> [QUOTED TEXT]
╭──

Answer
$$\frac{dz}{dt} =(4t^{-2} - 20t^3) sin(x+4y)$$
Work Step by Step
According to the Chain Rule:
$$\frac{dz}{dt} = \frac{\partial z}{\partial x} \frac{dx}{dt} +\frac{\partial z}{\partial y} \frac{dy}{dt} $$
$$ \frac{\partial z}{\partial x} = \frac{\partial (cos(x + 4y))}{\partial x} = -sin(x+4y)(1) = -sin(x + 4y)$$ $$\frac{dx}{dt} = \frac{d(5t^4)}{dt} = 20t^3$$ $$\frac{\partial z}{\partial y} = \frac{\partial (cos(x + 4y))}{\partial y} = -sin(x+4y)(4) = -4sin(x + 4y) $$ $$ \frac{dy}{dt} = \frac{d(1/t)}{dt} = -t^{-2}$$
Therefore:
$$\frac{dz}{dt} =( -sin(x+4y))(20t^3) + (-4sin(x + 4y))(-t^{-2})$$ $$\frac{dz}{dt} =-20t^3 sin(x+4y) + 4t^{-2}sin(x + 4y)$$ $$\frac{dz}{dt} =(4t^{-2} - 20t^3) sin(x+4y)$$

╰──

> [EXTRACTED INFORMATION]
╭──

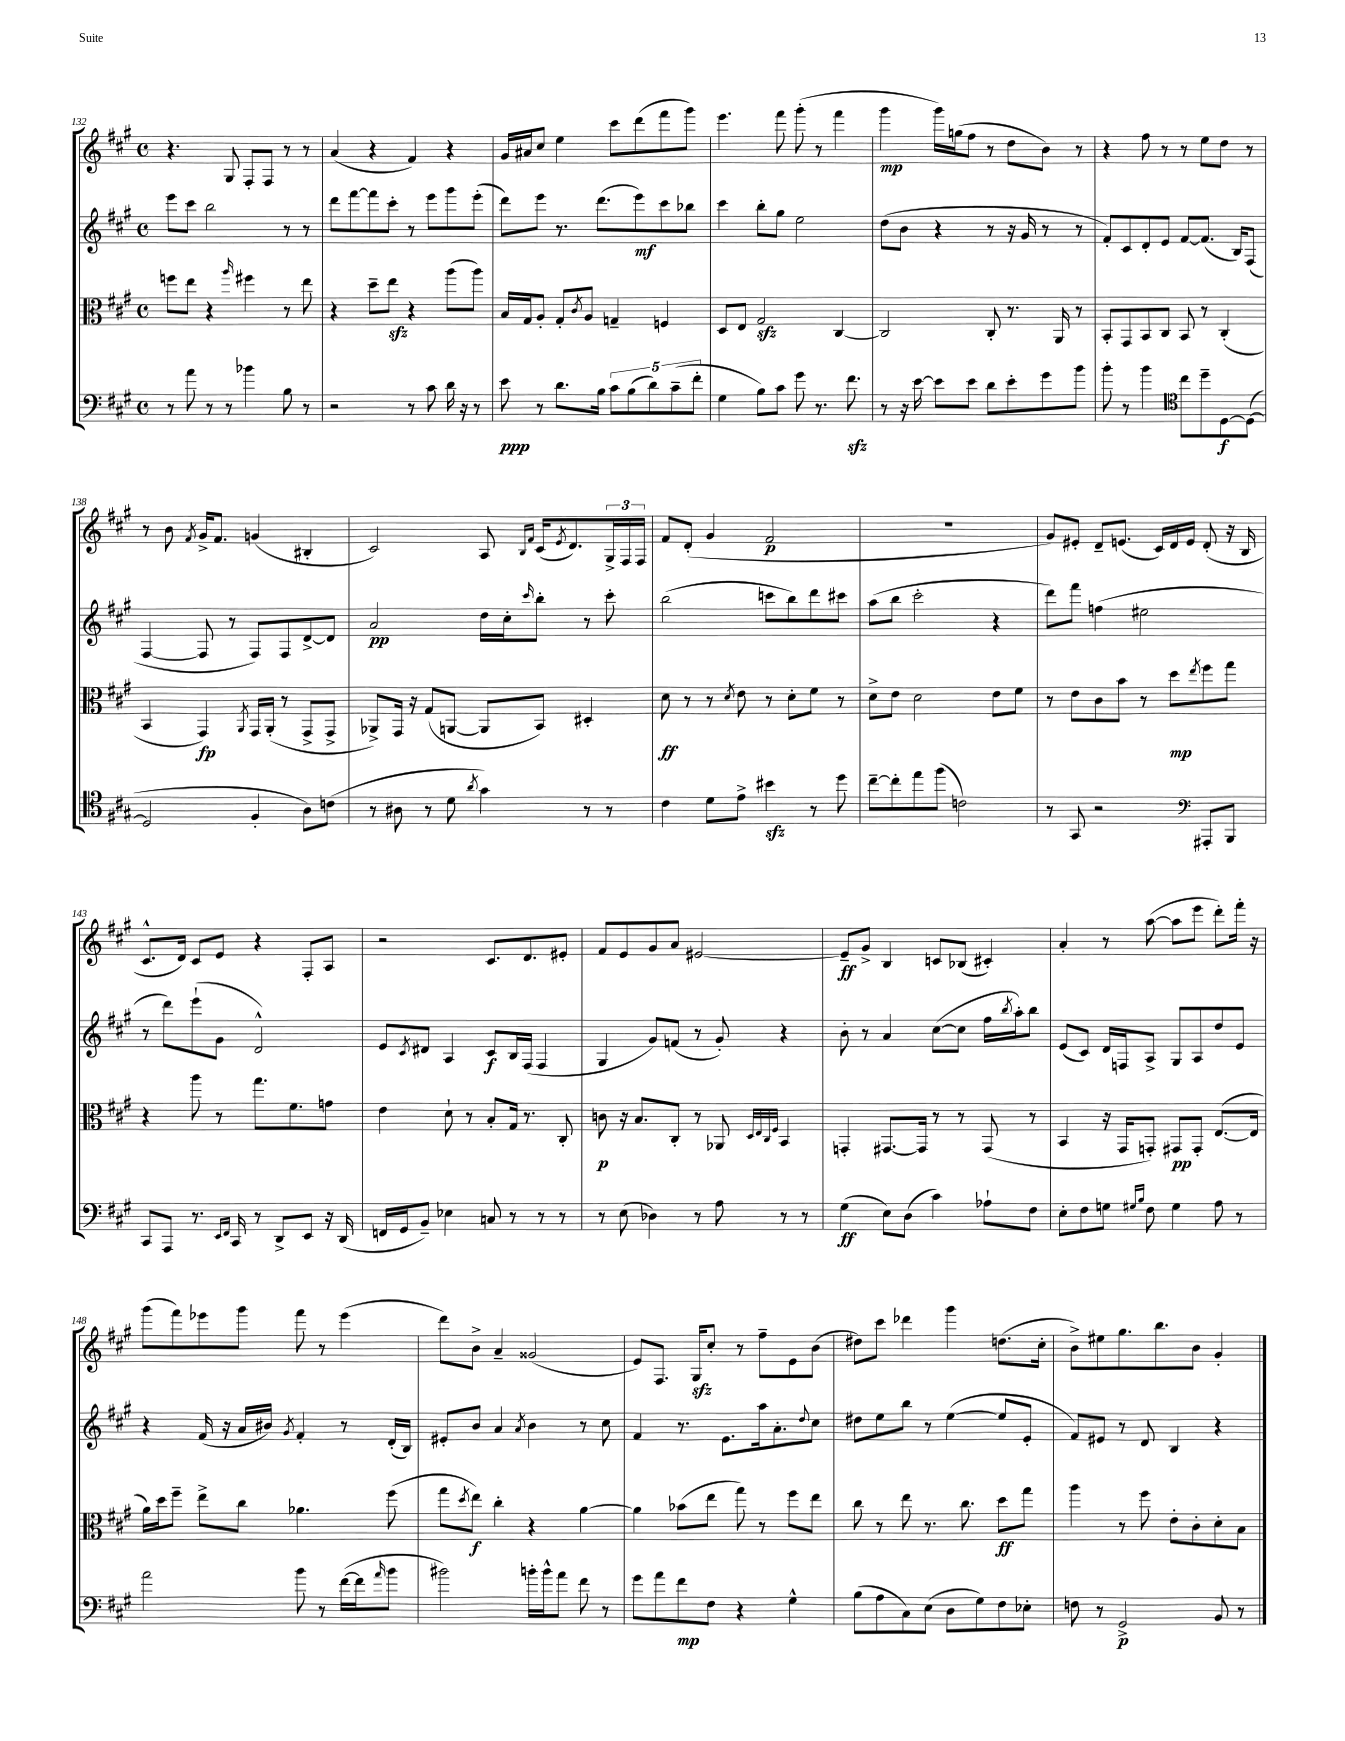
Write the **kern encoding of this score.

**kern	**dynam	**kern	**dynam	**kern	**dynam	**kern	**dynam
*part4	*part4	*part3	*part3	*part2	*part2	*part1	*part1
*staff4	*staff4	*staff3	*staff3	*staff2	*staff2	*staff1	*staff1
*clefF4	*	*clefC3	*	*clefG2	*	*clefG2	*
*k[f#c#g#]	*	*k[f#c#g#]	*	*k[f#c#g#]	*	*k[f#c#g#]	*
*M4/4	*	*M4/4	*	*M4/4	*	*M4/4	*
*met(c)	*	*met(c)	*	*met(c)	*	*met(c)	*
=132	=132	=132	=132	=132	=132	=132	=132
8r	.	8ffn\L	.	8eee\L	.	4.r	.
8a\	.	8ee\J	.	8ccc#\J	.	.	.
8r	.	4r	.	2bb\	.	.	.
8r	.	.	.	.	.	8G#/	.
.	.	16qqaa/	.	.	.	.	.
4b-X\	.	4ff#X\	.	.	.	8F#'/L	.
.	.	.	.	.	.	8F#/J	.
8B\	.	8r	.	8r	.	8r	.
8r	.	8ee\	.	8r	.	8r	.
=133	=133	=133	=133	=133	=133	=133	=133
2r	.	4r	.	8ddd\L	.	(4a/	.
.	.	.	.	[8fff#\	.	.	.
.	.	8dd~\L	.	8fff#\]	.	4r	.
.	.	8eezz\J	.	8ccc#'\J	.	.	.
8r	.	4r	.	8r	.	4f#/)	.
8c#\	.	.	.	8eee\L	.	.	.
16d\	.	(8aa\L	.	8ggg#\	.	4r	.
16r	.	.	.	.	.	.	.
8r	.	8aa\J)	.	(8eee'\J	.	.	.
=134	=134	=134	=134	=134	=134	=134	=134
8e\	ppp	16B/LL	.	8ddd\L)	.	16g#/LL	.
.	.	16G#/J	.	.	.	16a#X/J	.
8r	.	8A'/J	.	8eee\J	.	8cc#/J	.
8.d\L	.	8G#'/L	.	8.r	.	4ee\	.
.	.	8qc#/	.	.	.	.	.
.	.	8A/J	.	.	.	.	.
16B\Jk	.	.	.	(8.ddd\L	.	.	.
10c#\L	.	4Gn~/	.	.	.	8ccc#\L	.
(10B\	.	.	.	.	.	.	.
.	.	.	.	8eee\)	mf	(8ddd\	.
10d\)	.	.	.	.	.	.	.
.	.	4Fn/	.	8ccc#\	.	8fff#\	.
(10c#~\	.	.	.	.	.	.	.
.	.	.	.	8bb-X\J	.	8ggg#\J)	.
10f#'\J	.	.	.	.	.	.	.
=135	=135	=135	=135	=135	=135	=135	=135
4G#\	.	8D/L	.	4ccc#\	.	4.eee\	.
.	.	8E/J	.	.	.	.	.
8B\L)	.	2G#zz/	.	8bb'\L	.	.	.
8c#\J	.	.	.	8gg#\J	.	8fff#\	.
8g#\	.	.	.	2ee\	.	(8ggg#'\	.
8.r	.	.	.	.	.	8r	.
.	.	[4C#/	.	.	.	4fff#\	.
8.f#zz\	.	.	.	.	.	.	.
=136	=136	=136	=136	=136	=136	=136	=136
8r	.	2C#/]	.	(8dd\L	.	4ggg#\	mp
16r	.	.	.	8b\J	.	.	.
[16e\	.	.	.	.	.	.	.
8e\L]	.	.	.	4r	.	16ggg#\LL)	.
.	.	.	.	.	.	(16ggn\J	.
8e\J	.	.	.	.	.	8ff#\J	.
8d\L	.	8C#'/	.	8r	.	8r	.
8e'\	.	8.r	.	16r	.	8dd\L	.
.	.	.	.	16g#/	.	.	.
8g#\	.	.	.	8r	.	8b\J)	.
.	.	16AA/	.	.	.	.	.
8b\J	.	8r	.	8r	.	8r	.
=137	=137	=137	=137	=137	=137	=137	=137
8b'\	.	8BB'/L	.	8f#'/L)	.	4r	.
8r	.	8GG#/	.	8c#/	.	.	.
4b\	.	8BB/	.	8d'/	.	8ff#\	.
.	.	8C#/J	.	8e/J	.	8r	.
*clefC4	*	*	*	*	*	*	*
8cc#\L	.	8BB/	.	[8f#/L	.	8r	.
8dd~\	.	8r	.	(8.f#/J]	.	8ee\L	.
[8D\	f	(4C#'/	.	.	.	8dd\J	.
.	.	.	.	16B/KL)	.	.	.
(8D\J_	.	.	.	(8F#/J	.	8r	.
!!LO:LB:g=z
=138	=138	=138	=138	=138	=138	=138	=138
2D/]	.	4BB/	.	[4F#/	.	8r	.
.	.	.	.	.	.	8b\	.
.	.	.	.	.	.	8qf#/	.
.	.	4GG#/)	fp	8F#/]	.	16g#^/KL	.
.	.	.	.	.	.	8.f#/J	.
.	.	.	.	8r	.	.	.
.	.	8qAA/	.	.	.	.	.
4F#'/	.	16GG#/LL	.	8F#/L)	.	(4gn/	.
.	.	(16AA'/JJ	.	.	.	.	.
.	.	8r	.	8F#/	.	.	.
8A\L)	.	8GG#^/L	.	[8d^/	.	4B#X'/	.
(8cn\J	.	8GG#^/J	.	8d/J]	.	.	.
=139	=139	=139	=139	=139	=139	=139	=139
8r	.	8AA-X^/L)	.	2a/	pp	2c#/)	.
8A#X\	.	16GG#/Jk	.	.	.	.	.
.	.	16r	.	.	.	.	.
8r	.	(8G#/L	.	.	.	.	.
8d\	.	[8AAn/J	.	.	.	.	.
8qa/	.	.	.	.	.	.	.
4g#\)	.	8AA/L]	.	16dd\LL	.	8A/	.
.	.	.	.	16cc#'\J	.	.	.
.	.	.	.	.	.	16qqB/LL	.
.	.	.	.	16qqccc#/	.	16qqf#/JJ	.
.	.	8BB/J)	.	8bb'\J	.	(16c#/KL	.
.	.	.	.	.	.	8qe/	.
.	.	.	.	.	.	8.d/)	.
8r	.	4D#X'/	.	8r	.	.	.
8r	.	.	.	8ccc#'\	.	24G#^/L	.
.	.	.	.	.	.	24F#/	.
.	.	.	.	.	.	24F#/JJ	.
=140	=140	=140	=140	=140	=140	=140	=140
4c#\	.	8d\	ff	(2bb\	.	8f#/L	.
.	.	8r	.	.	.	(8d'/J	.
8d\L	.	8r	.	.	.	4g#/	.
.	.	8qd/	.	.	.	.	.
8e^\J	.	8e\	.	.	.	.	.
4b#Xzz\	.	8r	.	8cccn\L	.	2f#/	p
.	.	8d'\L	.	8bb\)	.	.	.
8r	.	8f#\J	.	8ddd\	.	.	.
8dd\	.	8r	.	8ccc#X\J	.	.	.
=141	=141	=141	=141	=141	=141	=141	=141
[8cc#~\L	.	8d^\L	.	(8aa\L	.	1r	.
8cc#'\]	.	8e\J	.	8bb\J	.	.	.
8ee\	.	2d\	.	2ccc#'\	.	.	.
(8ff#\J	.	.	.	.	.	.	.
2cn\)	.	.	.	.	.	.	.
.	.	8e\L	.	4r	.	.	.
.	.	8f#\J	.	.	.	.	.
=142	=142	=142	=142	=142	=142	=142	=142
8r	.	8r	.	8ddd\L)	.	8g#/L)	.
8GG#/	.	8e\L	.	8fff#\J	.	8e#X'/J	.
2r	.	8c#\	.	(4ffn\	.	8d~/L	.
.	.	8b\J	.	.	.	(8.en/J	.
.	.	8r	.	2ee#X\	.	.	.
.	.	.	.	.	.	16c#/LL)	.
.	.	8dd\L	mp	.	.	16d/	.
.	.	.	.	.	.	16e/JJ	.
*clefF4	*	*	*	*	*	*	*
.	.	8qee/	.	.	.	.	.
8AAA#X'/L	.	8ff#\	.	.	.	(8d'/	.
8BBB/J	.	8gg#\J	.	.	.	16r	.
.	.	.	.	.	.	16B/	.
!!LO:LB:g=z
=143	=143	=143	=143	=143	=143	=143	=143
8CC#/L	.	4r	.	8r	.	8.c#^^/L	.
8AAA/J	.	.	.	8ddd\L)	.	.	.
.	.	.	.	.	.	16d/Jk)	.
8.r	.	8aa\	.	(8eee`\	.	8c#/L	.
.	.	8r	.	8g#\J	.	8e/J	.
16qqEE/LL	.	.	.	.	.	.	.
16qqFF#/JJ	.	.	.	.	.	.	.
16CC#/	.	.	.	.	.	.	.
8r	.	8.gg#\L	.	2d^^/)	.	4r	.
8DD^/L	.	.	.	.	.	.	.
.	.	8.f#\	.	.	.	.	.
8EE/J	.	.	.	.	.	8F#'/L	.
16r	.	8gn\J	.	.	.	8A/J	.
(16DD/	.	.	.	.	.	.	.
=144	=144	=144	=144	=144	=144	=144	=144
16FFn/LL	.	4e\	.	8e/L	.	2r	.
16GG#/J	.	.	.	.	.	.	.
.	.	.	.	8qc#/	.	.	.
8BB~/J)	.	.	.	8d#X/J	.	.	.
4E-X\	.	8d`\	.	4A/	.	.	.
.	.	8r	.	.	.	.	.
8Cn/	.	8B'/L	.	8c#/L	f	8.c#/L	.
8r	.	16G#/Jk	.	16B/L	.	.	.
.	.	8.r	.	(16F#/JJ	.	8.d/	.
8r	.	.	.	4F#/	.	.	.
8r	.	8C#'/	.	.	.	8e#X'/J	.
=145	=145	=145	=145	=145	=145	=145	=145
8r	.	8cn\	p	4G#/	.	8f#/L	.
(8E\	.	16r	.	.	.	8e/	.
.	.	8.B/L	.	.	.	.	.
4D-X\)	.	.	.	8g#/L)	.	8g#/	.
.	.	8C#'/J	.	(8fn/J	.	8a/J	.
8r	.	8r	.	8r	.	[2e#X/	.
8A\	.	8AA-X/	.	8g#'/)	.	.	.
.	.	32qqD/LLL	.	.	.	.	.
.	.	32qqE/	.	.	.	.	.
.	.	32qqC#/	.	.	.	.	.
.	.	32qqF#/JJJ	.	.	.	.	.
8r	.	4BB/	.	4r	.	.	.
8r	.	.	.	.	.	.	.
=146	=146	=146	=146	=146	=146	=146	=146
(4G#\	ff	4GGn'/	.	8b'\	.	8e#~/L]	ff
.	.	.	.	8r	.	8g#^/J	.
8E\L)	.	[8.GG#X/L	.	4a/	.	4B/	.
(8D\J	.	.	.	.	.	.	.
.	.	16GG#/Jk]	.	.	.	.	.
4c#\)	.	8r	.	([8cc#\L	.	8cn/L	.
.	.	8r	.	8cc#\J]	.	(8B-X/J	.
8A-X`\L	.	(8GG#/	.	16ff#\LL	.	4c#X'/)	.
.	.	.	.	8qbb/	.	.	.
.	.	.	.	16aa'\J)	.	.	.
8F#\J	.	8r	.	8bb\J	.	.	.
=147	=147	=147	=147	=147	=147	=147	=147
8E'\L	.	4BB/	.	(8e/L	.	4a'/	.
8F#\	.	.	.	8c#/J)	.	.	.
8Gn\J	.	16r	.	16d/LL	.	8r	.
.	.	16GG#/KL	.	16Fn/J	.	.	.
16qqG#X/LL	.	.	.	.	.	.	.
16qqB/JJ	.	.	.	.	.	.	.
8F#\	.	8GGn'/J)	.	8A^/J	.	([8aa\	.
4G#\	.	8GG#X/L	pp	8G#/L	.	8aa\L]	.
.	.	8GG#'/J	.	8A/	.	8eee\J	.
8A\	.	([8.E/L	.	8dd/	.	8ddd'\L)	.
8r	.	.	.	8e/J	.	16fff#'\Jk	.
.	.	16E/Jk]	.	.	.	16r	.
!!LO:LB:g=z
=148	=148	=148	=148	=148	=148	=148	=148
2a\	.	16a\LL)	.	4r	.	(8ggg#\L	.
.	.	16dd\J	.	.	.	.	.
.	.	8ff#~\J	.	.	.	8fff#\)	.
.	.	8ee^\L	.	(16f#/	.	8eee-X\	.
.	.	.	.	16r	.	.	.
.	.	8cc#\J	.	16a/LL	.	8ggg#\J	.
.	.	.	.	16b#X/JJ)	.	.	.
.	.	.	.	8qg#/	.	.	.
8b\	.	4.a-X\	.	4f#'/	.	8fff#\	.
8r	.	.	.	.	.	8r	.
([16f#\LL	.	.	.	8r	.	(4eee-\	.
16f#\J]	.	.	.	.	.	.	.
16qqa/	.	.	.	.	.	.	.
8b\J	.	(8ff#\	.	(16d'/LL	.	.	.
.	.	.	.	16B/JJ)	.	.	.
=149	=149	=149	=149	=149	=149	=149	=149
2b#X\)	.	8gg#\L	.	8e#X'/L	.	8ddd\L)	.
.	.	8qdd/	.	.	.	.	.
.	.	8ee\J)	f	8b/J	.	8b^\J	.
.	.	4cc#'\	.	4a/	.	4a~/	.
.	.	.	.	8qa/	.	.	.
16bn'\LL	.	4r	.	4b\	.	(2g##X/	.
16b^^\J	.	.	.	.	.	.	.
8a\J	.	.	.	.	.	.	.
8f#\	.	[4a\	.	8r	.	.	.
8r	.	.	.	8cc#\	.	.	.
=150	=150	=150	=150	=150	=150	=150	=150
8g#\L	.	4a\]	.	4f#/	.	8e/L)	.
8a\	.	.	.	.	.	8.F#/J	.
8f#\	mp	(8b-X\L	.	8.r	.	.	.
.	.	.	.	.	.	16G#zz/KL	.
8F#\J	.	8ee\J	.	.	.	8cc#'/J	.
.	.	.	.	8.e\L	.	.	.
4r	.	8gg#\)	.	.	.	8r	.
.	.	8r	.	16aa\k	.	8ff#~\L	.
.	.	.	.	8.a'\	.	.	.
4G#^^\	.	8ff#\L	.	.	.	8e\	.
.	.	.	.	8qqdd/	.	.	.
.	.	8ee\J	.	8cc#\J	.	(8b\J	.
=151	=151	=151	=151	=151	=151	=151	=151
(8B\L	.	8cc#\	.	8dd#X\L	.	8dd#X\L)	.
8A\	.	8r	.	8ee\	.	8ccc#\J	.
8C#\)	.	8ee\	.	8bb\J	.	4ddd-X\	.
(8E\J	.	8.r	.	8r	.	.	.
8D\L	.	.	.	([4ee\	.	4ggg#\	.
.	.	8.cc#\	.	.	.	.	.
8G#\)	.	.	.	.	.	.	.
8F#\	.	8dd\L	ff	8ee/L]	.	(8.ddn\L	.
8E-X'\J	.	8gg#\J	.	8e'/J	.	.	.
.	.	.	.	.	.	16cc#'\Jk	.
=152	=152	=152	=152	=152	=152	=152	=152
8Fn\	.	4aa\	.	8f#/L)	.	8b^\L)	.
8r	.	.	.	8e#X/J	.	8ee#X\	.
2GG#^/	p	8r	.	8r	.	8.gg#\	.
.	.	8ff#\	.	8d/	.	.	.
.	.	.	.	.	.	8.bb\	.
.	.	8e'\L	.	4B/	.	.	.
.	.	8c#'\	.	.	.	8b\J	.
8BB/	.	8d'\	.	4r	.	4g#'/	.
8r	.	8B\J	.	.	.	.	.
==	==	==	==	==	==	==	==
*-	*-	*-	*-	*-	*-	*-	*-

╰──

> [TASK BRIEF]
In the worked solution, what does the partial derivative of z with respect to y equal?

> [SOLUTION TO THIS EXERCISE]
It equals -4sin(x + 4y).